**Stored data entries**
_ _ _ _

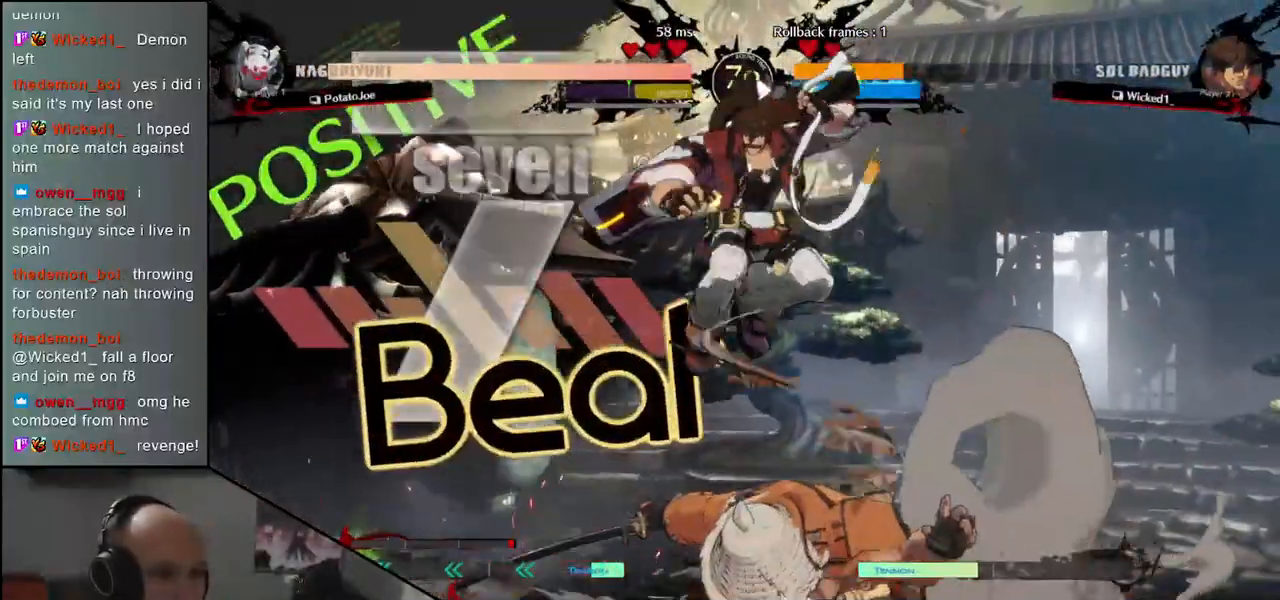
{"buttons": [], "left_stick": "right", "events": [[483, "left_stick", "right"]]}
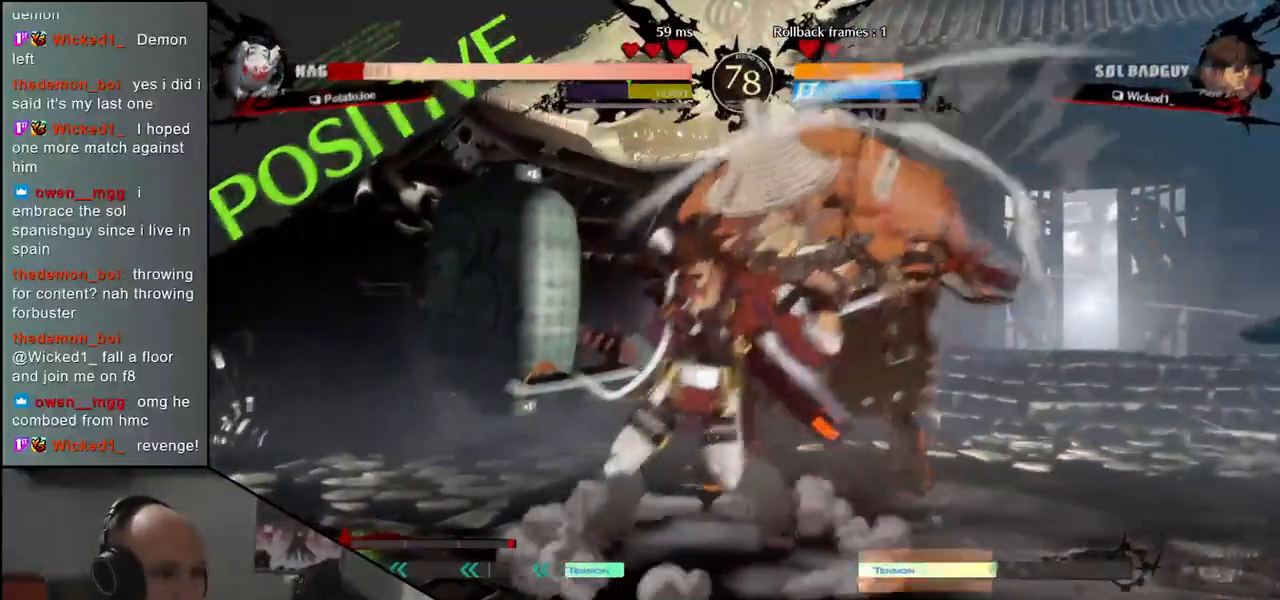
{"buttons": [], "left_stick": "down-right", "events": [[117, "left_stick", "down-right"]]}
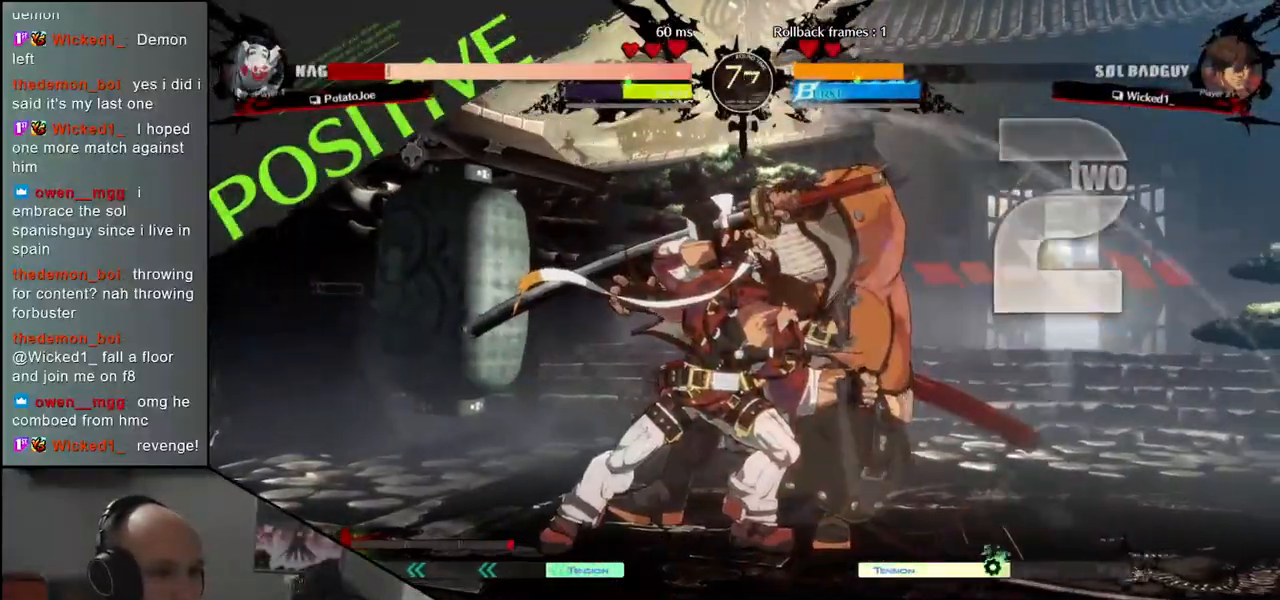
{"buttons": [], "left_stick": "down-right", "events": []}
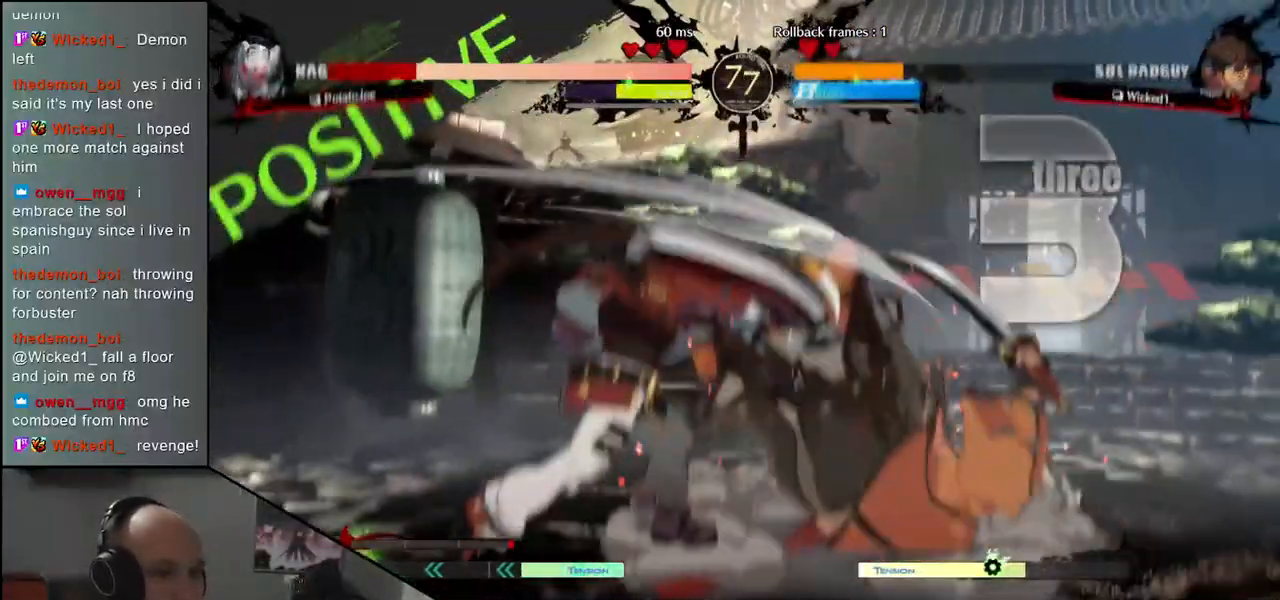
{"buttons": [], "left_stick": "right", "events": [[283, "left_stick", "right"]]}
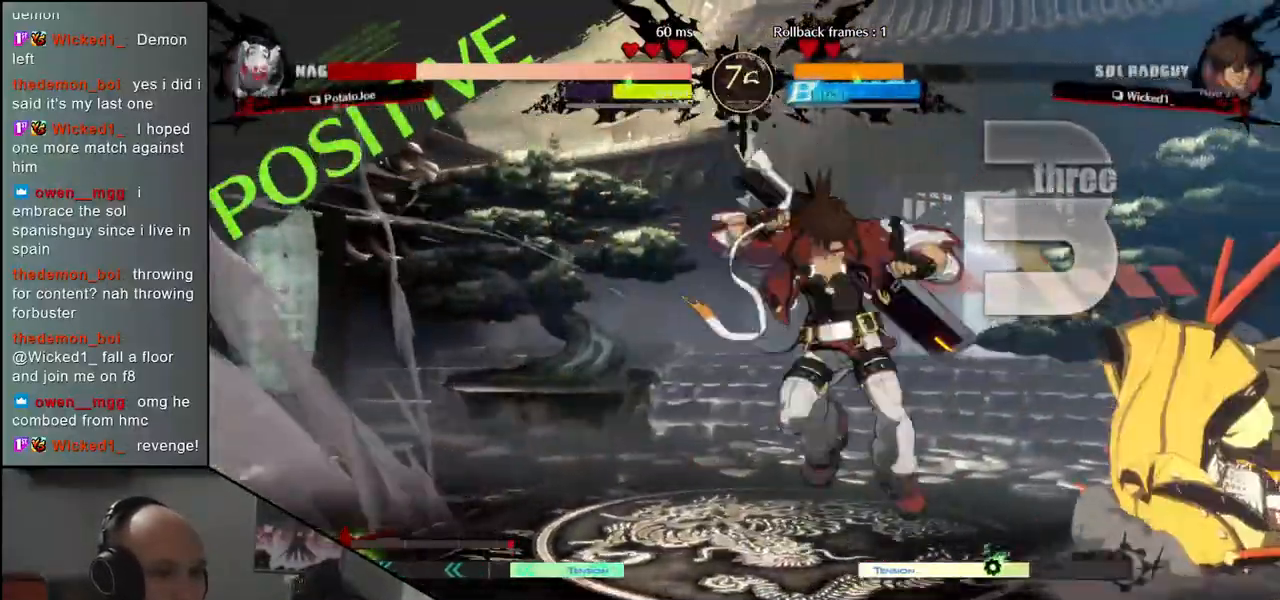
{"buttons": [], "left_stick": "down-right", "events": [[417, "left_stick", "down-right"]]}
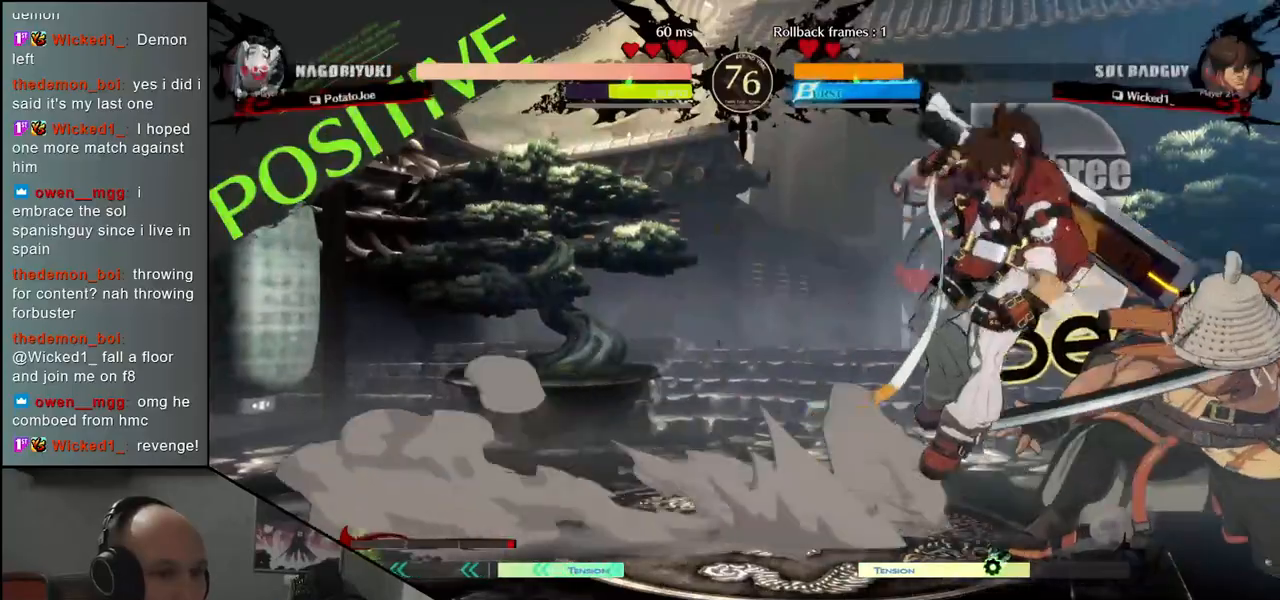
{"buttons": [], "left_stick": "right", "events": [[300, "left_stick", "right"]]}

_ _ _ _

**DIRECTIONS FOR THIS TASK**
Restate each entry verbatim and skip every image.

**EXERCISE RESPONSE**
{"buttons": [], "left_stick": "right", "events": [[483, "left_stick", "right"]]}
{"buttons": [], "left_stick": "down-right", "events": [[117, "left_stick", "down-right"]]}
{"buttons": [], "left_stick": "down-right", "events": []}
{"buttons": [], "left_stick": "right", "events": [[283, "left_stick", "right"]]}
{"buttons": [], "left_stick": "down-right", "events": [[417, "left_stick", "down-right"]]}
{"buttons": [], "left_stick": "right", "events": [[300, "left_stick", "right"]]}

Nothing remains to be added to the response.